**WORK REQUIRED**
Write out every line of the records below without any changes, leaving out the pictures.

**Records from a collection**
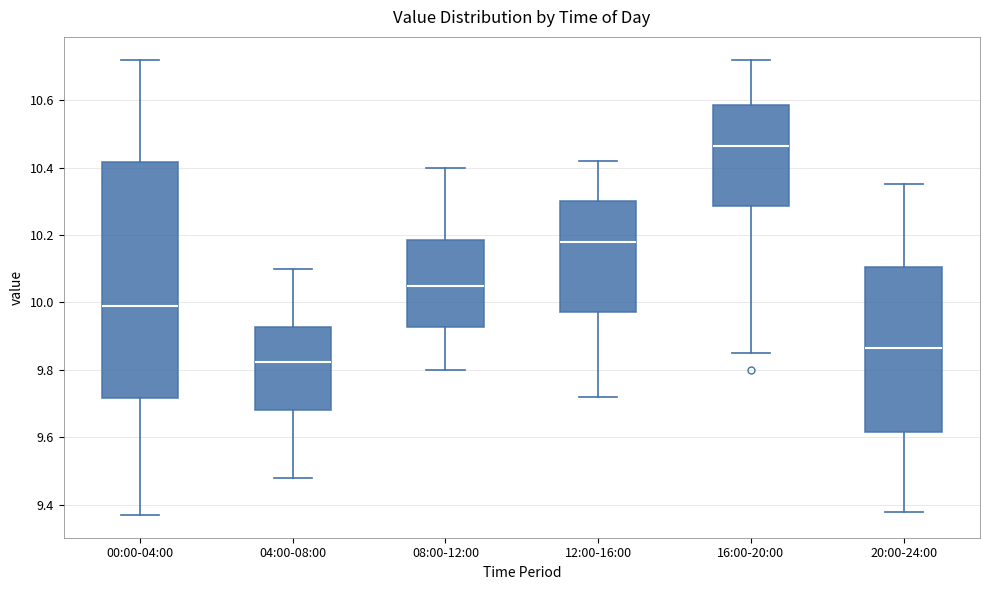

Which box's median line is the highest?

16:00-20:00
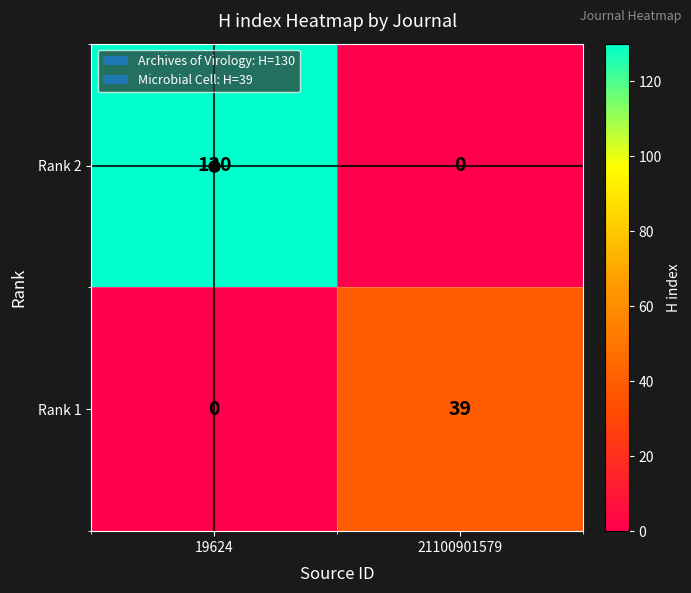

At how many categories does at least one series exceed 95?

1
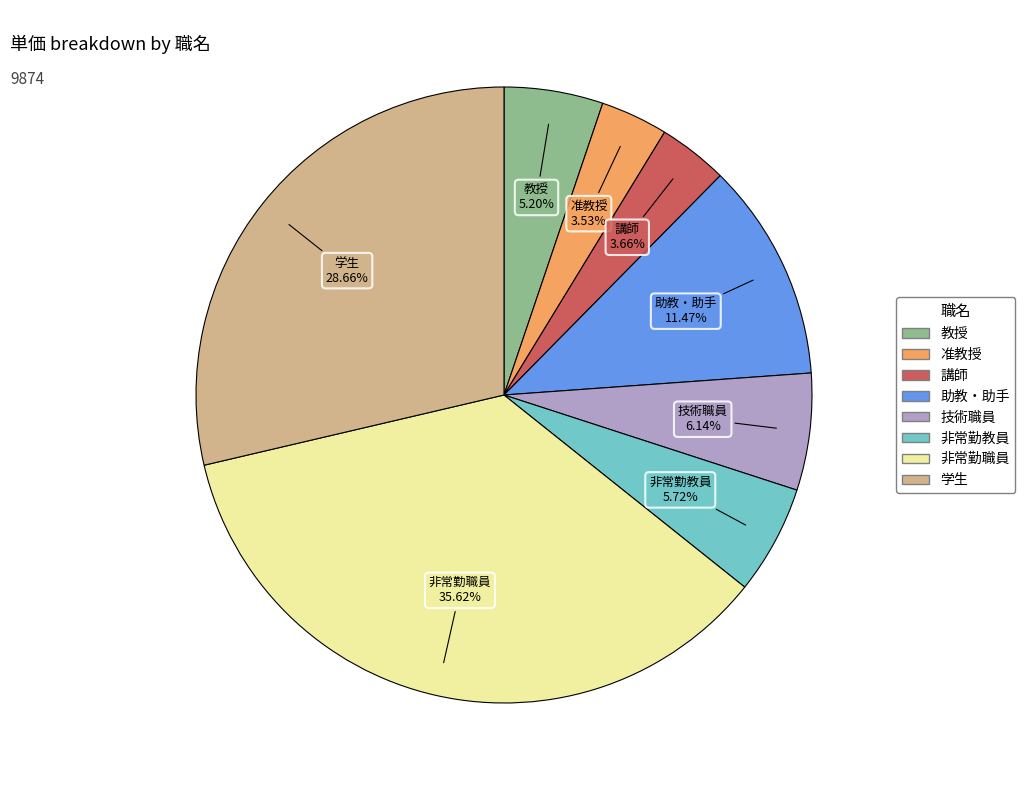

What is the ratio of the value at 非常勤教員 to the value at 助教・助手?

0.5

**ANSWER SPACE**
Which box's median line is the highest?

16:00-20:00

At how many categories does at least one series exceed 95?

1

What is the ratio of the value at 非常勤教員 to the value at 助教・助手?

0.5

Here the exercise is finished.